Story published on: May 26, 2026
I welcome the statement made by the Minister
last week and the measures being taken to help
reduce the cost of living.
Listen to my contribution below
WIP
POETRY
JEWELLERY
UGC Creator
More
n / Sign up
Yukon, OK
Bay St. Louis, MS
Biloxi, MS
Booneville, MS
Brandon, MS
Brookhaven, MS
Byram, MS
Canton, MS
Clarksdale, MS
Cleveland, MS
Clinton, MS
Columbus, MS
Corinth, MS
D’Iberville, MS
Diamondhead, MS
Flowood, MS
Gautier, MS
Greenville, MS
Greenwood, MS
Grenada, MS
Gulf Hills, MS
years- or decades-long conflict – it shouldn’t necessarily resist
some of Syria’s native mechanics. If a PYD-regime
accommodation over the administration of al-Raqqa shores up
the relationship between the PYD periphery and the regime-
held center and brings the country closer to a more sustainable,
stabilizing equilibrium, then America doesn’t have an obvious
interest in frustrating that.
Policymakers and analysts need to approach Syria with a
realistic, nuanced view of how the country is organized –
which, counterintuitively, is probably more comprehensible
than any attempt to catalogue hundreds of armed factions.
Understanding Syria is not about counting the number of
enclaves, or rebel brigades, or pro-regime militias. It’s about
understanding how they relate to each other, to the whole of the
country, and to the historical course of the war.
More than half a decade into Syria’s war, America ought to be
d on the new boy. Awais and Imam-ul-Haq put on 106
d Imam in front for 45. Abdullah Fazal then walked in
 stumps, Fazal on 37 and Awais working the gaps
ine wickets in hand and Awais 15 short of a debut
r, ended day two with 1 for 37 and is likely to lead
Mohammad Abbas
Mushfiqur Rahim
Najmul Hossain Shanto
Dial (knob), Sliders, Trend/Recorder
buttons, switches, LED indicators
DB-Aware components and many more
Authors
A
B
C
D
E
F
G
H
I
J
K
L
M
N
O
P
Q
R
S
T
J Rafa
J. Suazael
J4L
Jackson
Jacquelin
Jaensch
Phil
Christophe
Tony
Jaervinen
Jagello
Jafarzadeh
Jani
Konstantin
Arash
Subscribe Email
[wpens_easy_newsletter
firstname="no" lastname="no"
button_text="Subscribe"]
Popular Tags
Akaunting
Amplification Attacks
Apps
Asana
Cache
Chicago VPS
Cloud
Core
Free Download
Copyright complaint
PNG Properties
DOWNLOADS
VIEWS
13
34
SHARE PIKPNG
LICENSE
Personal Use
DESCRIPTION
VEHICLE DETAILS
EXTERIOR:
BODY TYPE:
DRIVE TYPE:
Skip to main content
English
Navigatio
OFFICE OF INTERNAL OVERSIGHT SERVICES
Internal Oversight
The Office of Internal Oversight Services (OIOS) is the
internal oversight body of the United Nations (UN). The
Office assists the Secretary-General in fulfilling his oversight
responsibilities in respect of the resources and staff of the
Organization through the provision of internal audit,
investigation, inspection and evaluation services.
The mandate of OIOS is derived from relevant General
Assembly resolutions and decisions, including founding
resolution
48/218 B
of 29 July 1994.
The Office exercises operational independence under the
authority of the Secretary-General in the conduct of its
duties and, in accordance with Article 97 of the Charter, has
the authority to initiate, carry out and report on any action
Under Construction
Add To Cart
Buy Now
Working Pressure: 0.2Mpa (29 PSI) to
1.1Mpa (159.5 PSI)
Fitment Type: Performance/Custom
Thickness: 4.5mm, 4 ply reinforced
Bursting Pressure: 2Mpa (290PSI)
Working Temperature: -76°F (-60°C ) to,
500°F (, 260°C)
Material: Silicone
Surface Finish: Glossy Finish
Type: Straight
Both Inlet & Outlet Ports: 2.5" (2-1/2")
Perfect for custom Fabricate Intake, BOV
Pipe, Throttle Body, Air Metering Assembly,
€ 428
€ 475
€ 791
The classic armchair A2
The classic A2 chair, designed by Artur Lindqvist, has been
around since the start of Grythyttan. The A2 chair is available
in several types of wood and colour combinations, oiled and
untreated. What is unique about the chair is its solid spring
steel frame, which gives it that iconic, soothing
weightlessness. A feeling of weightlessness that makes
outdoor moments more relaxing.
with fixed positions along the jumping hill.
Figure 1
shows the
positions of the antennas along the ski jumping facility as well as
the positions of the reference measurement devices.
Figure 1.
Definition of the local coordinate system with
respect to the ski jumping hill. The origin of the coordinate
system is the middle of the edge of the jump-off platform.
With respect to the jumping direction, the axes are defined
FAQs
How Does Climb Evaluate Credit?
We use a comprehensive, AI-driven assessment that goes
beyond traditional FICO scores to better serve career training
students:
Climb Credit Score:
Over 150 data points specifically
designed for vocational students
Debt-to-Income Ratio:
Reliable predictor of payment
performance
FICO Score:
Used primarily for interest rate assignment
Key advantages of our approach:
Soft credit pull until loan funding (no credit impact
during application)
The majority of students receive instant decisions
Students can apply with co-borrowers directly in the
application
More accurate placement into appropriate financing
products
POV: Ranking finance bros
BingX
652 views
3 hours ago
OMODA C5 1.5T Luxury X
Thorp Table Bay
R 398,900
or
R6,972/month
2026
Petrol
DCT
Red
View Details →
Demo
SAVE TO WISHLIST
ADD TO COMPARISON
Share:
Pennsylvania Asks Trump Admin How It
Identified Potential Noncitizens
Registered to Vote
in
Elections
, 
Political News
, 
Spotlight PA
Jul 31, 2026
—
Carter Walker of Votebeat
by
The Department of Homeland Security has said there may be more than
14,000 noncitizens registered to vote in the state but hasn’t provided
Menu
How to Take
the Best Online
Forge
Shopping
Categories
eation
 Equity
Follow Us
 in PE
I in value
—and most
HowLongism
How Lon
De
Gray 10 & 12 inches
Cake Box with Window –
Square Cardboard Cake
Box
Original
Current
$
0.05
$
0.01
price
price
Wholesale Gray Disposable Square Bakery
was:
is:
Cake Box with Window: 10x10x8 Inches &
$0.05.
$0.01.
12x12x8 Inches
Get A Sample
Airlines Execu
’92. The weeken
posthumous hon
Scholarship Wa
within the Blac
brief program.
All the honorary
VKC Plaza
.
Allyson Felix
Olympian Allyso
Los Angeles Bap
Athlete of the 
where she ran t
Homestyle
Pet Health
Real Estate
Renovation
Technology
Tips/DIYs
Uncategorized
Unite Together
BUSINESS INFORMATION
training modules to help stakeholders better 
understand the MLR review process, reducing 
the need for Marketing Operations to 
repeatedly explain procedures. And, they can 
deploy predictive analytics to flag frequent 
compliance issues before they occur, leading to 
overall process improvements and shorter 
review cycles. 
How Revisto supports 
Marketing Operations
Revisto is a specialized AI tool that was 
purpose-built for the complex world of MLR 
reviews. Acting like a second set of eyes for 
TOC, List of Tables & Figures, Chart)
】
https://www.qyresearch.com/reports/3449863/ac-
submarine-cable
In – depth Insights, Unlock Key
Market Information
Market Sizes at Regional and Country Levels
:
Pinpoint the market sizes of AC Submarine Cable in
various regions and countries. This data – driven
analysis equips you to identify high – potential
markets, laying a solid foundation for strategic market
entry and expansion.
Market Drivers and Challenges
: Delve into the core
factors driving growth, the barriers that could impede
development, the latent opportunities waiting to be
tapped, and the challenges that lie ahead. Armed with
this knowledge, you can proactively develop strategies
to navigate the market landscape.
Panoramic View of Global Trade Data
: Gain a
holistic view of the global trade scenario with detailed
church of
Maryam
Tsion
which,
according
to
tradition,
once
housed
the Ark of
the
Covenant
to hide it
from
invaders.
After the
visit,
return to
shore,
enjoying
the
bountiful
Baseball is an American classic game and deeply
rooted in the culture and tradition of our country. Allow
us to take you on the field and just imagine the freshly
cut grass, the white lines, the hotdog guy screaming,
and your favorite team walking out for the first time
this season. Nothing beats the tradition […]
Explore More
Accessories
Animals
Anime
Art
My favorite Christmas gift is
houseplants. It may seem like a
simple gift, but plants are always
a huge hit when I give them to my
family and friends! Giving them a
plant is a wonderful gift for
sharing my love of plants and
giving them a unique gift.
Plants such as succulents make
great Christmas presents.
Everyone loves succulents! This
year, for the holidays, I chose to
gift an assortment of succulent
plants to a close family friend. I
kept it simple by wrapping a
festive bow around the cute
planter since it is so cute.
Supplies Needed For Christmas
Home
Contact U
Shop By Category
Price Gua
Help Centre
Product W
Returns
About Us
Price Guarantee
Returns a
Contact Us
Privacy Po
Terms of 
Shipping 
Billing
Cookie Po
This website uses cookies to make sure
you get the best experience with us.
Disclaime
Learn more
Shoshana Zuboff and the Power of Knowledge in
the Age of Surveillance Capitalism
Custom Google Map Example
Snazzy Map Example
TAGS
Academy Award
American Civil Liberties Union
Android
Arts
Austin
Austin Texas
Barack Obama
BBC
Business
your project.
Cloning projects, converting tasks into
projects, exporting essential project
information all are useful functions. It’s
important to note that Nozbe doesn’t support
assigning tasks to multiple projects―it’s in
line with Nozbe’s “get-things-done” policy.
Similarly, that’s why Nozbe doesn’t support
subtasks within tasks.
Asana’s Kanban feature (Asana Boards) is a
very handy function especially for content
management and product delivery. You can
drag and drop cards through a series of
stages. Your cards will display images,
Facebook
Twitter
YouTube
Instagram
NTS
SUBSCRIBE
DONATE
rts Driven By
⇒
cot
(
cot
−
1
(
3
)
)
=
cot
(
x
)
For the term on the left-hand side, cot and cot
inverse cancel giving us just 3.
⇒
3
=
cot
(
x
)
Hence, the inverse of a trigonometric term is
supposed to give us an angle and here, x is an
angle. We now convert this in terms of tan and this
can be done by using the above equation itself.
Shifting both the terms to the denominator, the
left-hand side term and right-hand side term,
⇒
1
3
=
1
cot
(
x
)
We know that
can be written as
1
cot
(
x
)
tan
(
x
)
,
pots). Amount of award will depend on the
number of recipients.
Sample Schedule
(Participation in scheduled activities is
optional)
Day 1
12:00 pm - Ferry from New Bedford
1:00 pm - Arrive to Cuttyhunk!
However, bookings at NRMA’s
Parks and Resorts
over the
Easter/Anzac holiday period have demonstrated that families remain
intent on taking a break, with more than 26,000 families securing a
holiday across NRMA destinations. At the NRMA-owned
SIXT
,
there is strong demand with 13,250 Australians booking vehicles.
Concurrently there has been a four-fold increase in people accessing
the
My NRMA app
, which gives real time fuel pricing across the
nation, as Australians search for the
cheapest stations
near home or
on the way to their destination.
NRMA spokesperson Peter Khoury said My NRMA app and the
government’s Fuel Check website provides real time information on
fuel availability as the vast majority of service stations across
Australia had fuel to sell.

=======

- [Zu lösende Aufgabe]:
Gib die Zeilen des Materials unverändert wieder, beginnend mit der ersten Zeile und endend mit der Zeile, die „Brandon, MS“ enthält, diese eingeschlossen.

- [Ergebnis]:
Story published on: May 26, 2026
I welcome the statement made by the Minister
last week and the measures being taken to help
reduce the cost of living.
Listen to my contribution below
WIP
POETRY
JEWELLERY
UGC Creator
More
n / Sign up
Yukon, OK
Bay St. Louis, MS
Biloxi, MS
Booneville, MS
Brandon, MS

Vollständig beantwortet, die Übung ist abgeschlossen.